Verizon CEO predicts headwinds, hilarity and growth in 2009
In a speech at an investor conference this morning, Verizon Chief Executive Officer Ivan Seidenberg predicted growth in 2009 despite “headwinds” from the general economy and Verizon’s pension expenses.
That assessment comes just two days after Bernstein Research analyst Craig Moffet predicted 2% growth for Verizon this year and 1% growth for AT&T.
The enterprise market – which some analysts have predicted could be harshest this year -- should be flat to slightly down in the first half of 2009, Seidenberg said, adding that because enterprises only contribute about 12% of Verizon’s total revenue, “I’m not sure that’s going to have that much effect on us.”
In the consumer wireless space, Verizon will grow largely through taking share from others, Seidenberg said. (It’s not clear how much of that growth will come from taking share from Alltel, which Verizon expects to acquire this week.) “I don’t know how much growth is out there, but we’ll get a disproportionate share of it,” he said. “And we’ll get a disproportionate share of switchers and changers.”
Seidenberg also vowed to exercise greater care in balancing investment with shareholder returns.
“One of the great things about getting old is you get to make the same mistakes over and over again,” Seidenberg said.

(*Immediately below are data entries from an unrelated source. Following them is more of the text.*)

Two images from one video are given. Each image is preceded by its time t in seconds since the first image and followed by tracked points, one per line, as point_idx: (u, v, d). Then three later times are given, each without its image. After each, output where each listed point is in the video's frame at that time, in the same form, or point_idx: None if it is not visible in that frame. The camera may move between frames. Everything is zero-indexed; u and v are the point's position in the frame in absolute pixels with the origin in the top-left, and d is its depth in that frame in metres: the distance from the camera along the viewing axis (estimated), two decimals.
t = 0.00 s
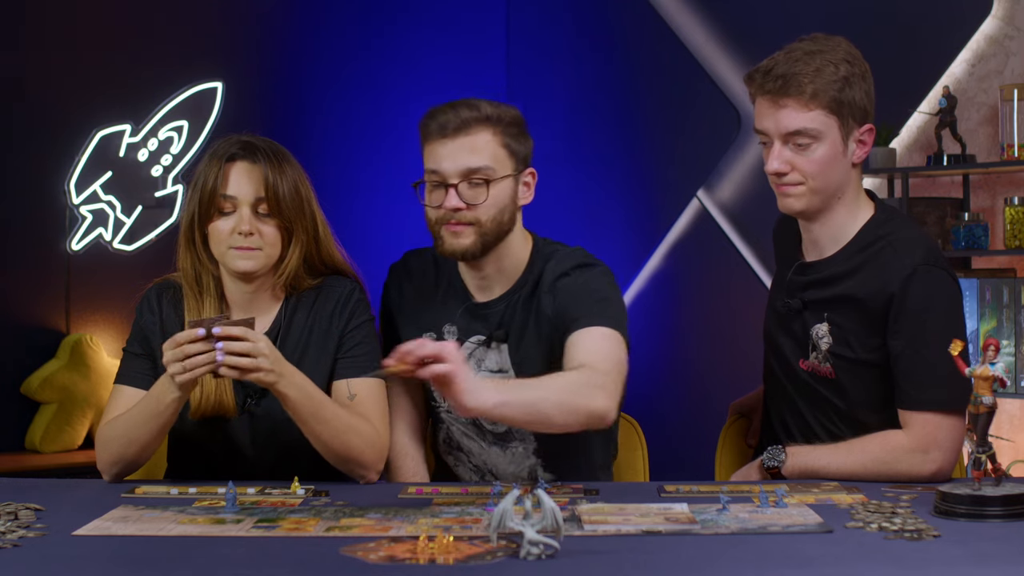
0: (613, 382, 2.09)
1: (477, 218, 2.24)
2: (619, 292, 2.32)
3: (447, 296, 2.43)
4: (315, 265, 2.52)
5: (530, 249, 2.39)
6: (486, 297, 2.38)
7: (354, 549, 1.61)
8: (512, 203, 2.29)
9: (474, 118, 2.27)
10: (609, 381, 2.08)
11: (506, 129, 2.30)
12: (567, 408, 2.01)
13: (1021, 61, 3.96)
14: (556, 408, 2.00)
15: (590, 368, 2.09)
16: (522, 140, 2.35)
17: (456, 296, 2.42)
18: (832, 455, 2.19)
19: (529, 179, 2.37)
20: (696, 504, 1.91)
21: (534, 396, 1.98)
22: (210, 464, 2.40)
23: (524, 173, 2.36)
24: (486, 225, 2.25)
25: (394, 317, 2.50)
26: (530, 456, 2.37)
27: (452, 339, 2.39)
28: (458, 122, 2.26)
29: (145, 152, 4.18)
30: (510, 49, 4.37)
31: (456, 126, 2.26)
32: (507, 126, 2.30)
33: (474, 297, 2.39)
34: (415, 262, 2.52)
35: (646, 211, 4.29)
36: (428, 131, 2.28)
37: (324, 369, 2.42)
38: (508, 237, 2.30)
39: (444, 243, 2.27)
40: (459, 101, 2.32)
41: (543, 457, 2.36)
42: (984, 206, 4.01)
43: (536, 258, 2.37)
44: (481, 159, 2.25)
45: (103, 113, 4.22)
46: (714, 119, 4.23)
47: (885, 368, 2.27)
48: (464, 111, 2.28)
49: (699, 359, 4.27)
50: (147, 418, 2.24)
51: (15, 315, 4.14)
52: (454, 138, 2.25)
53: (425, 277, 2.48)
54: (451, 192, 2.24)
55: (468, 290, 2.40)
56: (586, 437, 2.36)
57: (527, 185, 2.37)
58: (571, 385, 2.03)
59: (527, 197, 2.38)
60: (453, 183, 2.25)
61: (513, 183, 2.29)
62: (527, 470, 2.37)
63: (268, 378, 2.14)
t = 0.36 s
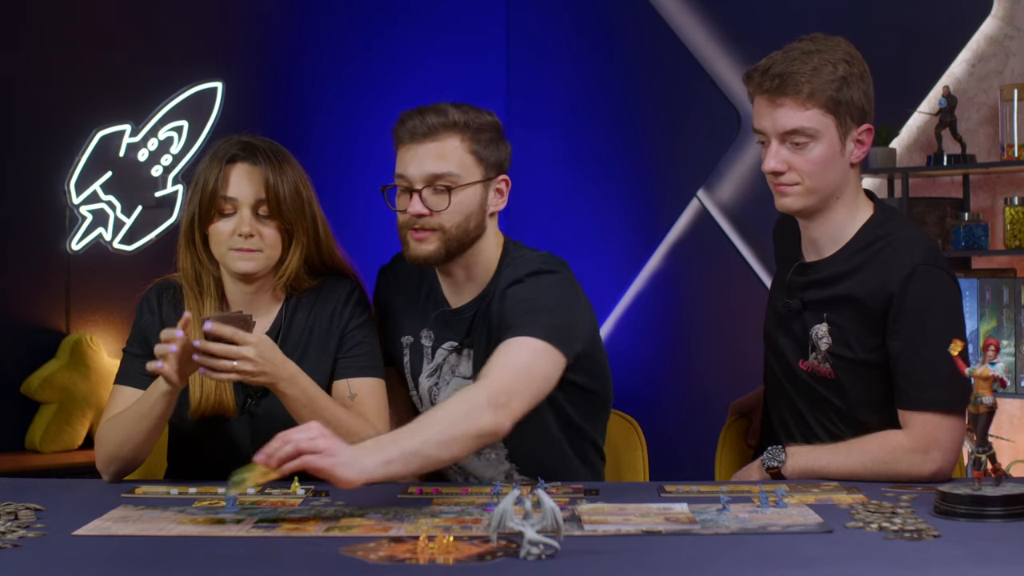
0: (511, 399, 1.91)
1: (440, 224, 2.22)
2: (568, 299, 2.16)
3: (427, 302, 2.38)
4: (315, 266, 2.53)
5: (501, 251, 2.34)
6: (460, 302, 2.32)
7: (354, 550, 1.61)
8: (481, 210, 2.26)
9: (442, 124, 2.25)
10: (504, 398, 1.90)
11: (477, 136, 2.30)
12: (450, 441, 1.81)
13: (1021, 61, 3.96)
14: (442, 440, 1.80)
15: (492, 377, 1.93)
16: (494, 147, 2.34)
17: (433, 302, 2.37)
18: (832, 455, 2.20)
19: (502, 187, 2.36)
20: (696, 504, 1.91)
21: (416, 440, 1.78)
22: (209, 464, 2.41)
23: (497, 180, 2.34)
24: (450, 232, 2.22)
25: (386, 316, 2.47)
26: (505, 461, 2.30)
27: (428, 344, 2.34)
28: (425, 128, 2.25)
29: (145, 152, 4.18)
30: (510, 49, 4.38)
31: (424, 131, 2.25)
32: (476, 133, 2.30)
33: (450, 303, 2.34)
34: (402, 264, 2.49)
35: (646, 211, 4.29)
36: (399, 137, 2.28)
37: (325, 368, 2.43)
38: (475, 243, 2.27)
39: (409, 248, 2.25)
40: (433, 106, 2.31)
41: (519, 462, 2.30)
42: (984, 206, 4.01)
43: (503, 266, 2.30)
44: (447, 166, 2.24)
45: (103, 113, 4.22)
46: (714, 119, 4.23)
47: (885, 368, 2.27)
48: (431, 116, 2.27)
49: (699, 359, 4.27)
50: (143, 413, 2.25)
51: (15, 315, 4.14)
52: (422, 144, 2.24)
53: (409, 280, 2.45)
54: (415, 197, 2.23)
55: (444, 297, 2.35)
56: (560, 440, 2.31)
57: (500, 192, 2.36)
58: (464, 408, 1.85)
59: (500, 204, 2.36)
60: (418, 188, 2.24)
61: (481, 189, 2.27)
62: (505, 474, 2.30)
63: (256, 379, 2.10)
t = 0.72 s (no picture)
0: (471, 408, 1.86)
1: (432, 233, 2.21)
2: (551, 312, 2.13)
3: (421, 307, 2.38)
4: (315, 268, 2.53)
5: (493, 261, 2.34)
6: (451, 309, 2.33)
7: (354, 550, 1.61)
8: (474, 219, 2.26)
9: (439, 131, 2.25)
10: (464, 406, 1.86)
11: (473, 144, 2.29)
12: (408, 451, 1.81)
13: (1021, 61, 3.96)
14: (397, 450, 1.80)
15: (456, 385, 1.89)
16: (490, 155, 2.33)
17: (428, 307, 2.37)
18: (832, 455, 2.20)
19: (497, 197, 2.35)
20: (697, 503, 1.91)
21: (370, 450, 1.78)
22: (209, 466, 2.41)
23: (493, 191, 2.34)
24: (441, 241, 2.22)
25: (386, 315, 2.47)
26: (496, 467, 2.30)
27: (422, 349, 2.36)
28: (422, 134, 2.25)
29: (145, 152, 4.18)
30: (510, 49, 4.38)
31: (421, 138, 2.25)
32: (474, 142, 2.29)
33: (442, 310, 2.34)
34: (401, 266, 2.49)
35: (646, 211, 4.29)
36: (395, 142, 2.28)
37: (324, 369, 2.43)
38: (466, 252, 2.27)
39: (401, 254, 2.25)
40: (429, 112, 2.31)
41: (510, 467, 2.30)
42: (984, 206, 4.01)
43: (494, 275, 2.31)
44: (442, 175, 2.23)
45: (103, 113, 4.22)
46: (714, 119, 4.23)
47: (885, 368, 2.27)
48: (429, 123, 2.26)
49: (699, 359, 4.27)
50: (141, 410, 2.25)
51: (16, 315, 4.15)
52: (418, 151, 2.24)
53: (406, 283, 2.45)
54: (408, 204, 2.23)
55: (437, 304, 2.36)
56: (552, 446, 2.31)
57: (495, 203, 2.35)
58: (422, 415, 1.83)
59: (495, 214, 2.35)
60: (411, 195, 2.23)
61: (477, 200, 2.27)
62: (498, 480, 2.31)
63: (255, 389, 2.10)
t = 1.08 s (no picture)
0: (471, 401, 1.86)
1: (432, 234, 2.21)
2: (551, 313, 2.13)
3: (421, 308, 2.38)
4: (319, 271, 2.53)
5: (492, 261, 2.34)
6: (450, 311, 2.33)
7: (354, 550, 1.61)
8: (474, 222, 2.26)
9: (440, 132, 2.25)
10: (463, 399, 1.85)
11: (473, 146, 2.29)
12: (410, 442, 1.79)
13: (1021, 61, 3.95)
14: (400, 441, 1.78)
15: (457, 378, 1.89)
16: (490, 157, 2.33)
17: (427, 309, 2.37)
18: (832, 455, 2.20)
19: (497, 200, 2.35)
20: (697, 503, 1.91)
21: (373, 441, 1.76)
22: (209, 465, 2.41)
23: (493, 193, 2.34)
24: (441, 243, 2.22)
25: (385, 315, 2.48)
26: (495, 467, 2.30)
27: (421, 350, 2.36)
28: (423, 135, 2.24)
29: (145, 152, 4.18)
30: (510, 49, 4.38)
31: (422, 139, 2.25)
32: (474, 144, 2.29)
33: (441, 311, 2.34)
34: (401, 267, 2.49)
35: (646, 211, 4.29)
36: (396, 143, 2.28)
37: (324, 369, 2.44)
38: (466, 254, 2.27)
39: (399, 256, 2.25)
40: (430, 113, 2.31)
41: (510, 466, 2.30)
42: (984, 206, 4.01)
43: (493, 276, 2.31)
44: (443, 177, 2.23)
45: (103, 113, 4.22)
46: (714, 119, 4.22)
47: (885, 368, 2.27)
48: (429, 124, 2.26)
49: (699, 359, 4.27)
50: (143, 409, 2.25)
51: (16, 315, 4.15)
52: (418, 152, 2.24)
53: (405, 284, 2.45)
54: (408, 205, 2.23)
55: (437, 305, 2.35)
56: (552, 446, 2.31)
57: (495, 205, 2.35)
58: (423, 407, 1.82)
59: (495, 217, 2.35)
60: (411, 197, 2.23)
61: (477, 202, 2.27)
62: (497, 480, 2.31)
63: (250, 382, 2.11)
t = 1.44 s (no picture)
0: (471, 401, 1.86)
1: (431, 234, 2.21)
2: (549, 312, 2.13)
3: (420, 308, 2.38)
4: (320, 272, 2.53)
5: (491, 261, 2.34)
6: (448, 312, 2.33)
7: (354, 549, 1.61)
8: (473, 221, 2.26)
9: (440, 132, 2.25)
10: (463, 398, 1.85)
11: (472, 146, 2.29)
12: (413, 442, 1.79)
13: (1021, 61, 3.95)
14: (402, 440, 1.78)
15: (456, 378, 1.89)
16: (489, 157, 2.33)
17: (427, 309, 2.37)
18: (832, 454, 2.20)
19: (496, 199, 2.34)
20: (697, 504, 1.91)
21: (375, 441, 1.77)
22: (208, 465, 2.41)
23: (492, 193, 2.34)
24: (440, 242, 2.22)
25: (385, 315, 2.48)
26: (494, 467, 2.30)
27: (420, 351, 2.35)
28: (423, 135, 2.24)
29: (145, 152, 4.18)
30: (510, 49, 4.38)
31: (421, 139, 2.24)
32: (474, 143, 2.29)
33: (440, 311, 2.34)
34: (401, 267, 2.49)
35: (646, 211, 4.29)
36: (394, 143, 2.28)
37: (324, 369, 2.44)
38: (464, 254, 2.27)
39: (398, 254, 2.25)
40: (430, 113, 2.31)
41: (509, 467, 2.30)
42: (984, 206, 4.01)
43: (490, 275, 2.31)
44: (442, 176, 2.23)
45: (103, 113, 4.22)
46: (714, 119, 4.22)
47: (885, 368, 2.27)
48: (429, 124, 2.26)
49: (699, 359, 4.27)
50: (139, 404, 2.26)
51: (15, 315, 4.15)
52: (417, 152, 2.24)
53: (404, 285, 2.45)
54: (407, 205, 2.23)
55: (436, 305, 2.35)
56: (550, 444, 2.31)
57: (494, 205, 2.35)
58: (424, 407, 1.82)
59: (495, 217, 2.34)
60: (411, 197, 2.23)
61: (475, 201, 2.27)
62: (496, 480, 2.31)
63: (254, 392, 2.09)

But when it comes to investing capital at the expense of shareholder value, “I’m not making that one again.”
Verizon will make acquisitions that make sense but will also be mindful of its dividend levels.
“In the past, I might have put investors in the position where it was either/or,” he said. “I won’t do that again.”
However, Seidenberg was quick to point out the returns currently being enjoyed from Verizon’s investment in deploying fiber to the home. “We’re now at the point where there’s enough critical mass in our broadband strategy that we’re able to offset access line losses,” he said. Though the company’s DSL subscriber growth dropped precipitously last year, he said today, “Once we go into an area with FiOS, we win back the household.”
“We have much less exposure to the [legacy] landline business than people realize – very little,” Seidenberg said, pointing to expectations that Verizon’s fiber network will pass 15 million homes this year and 18 million next year. “The non-FiOS households in our footprint are not large.”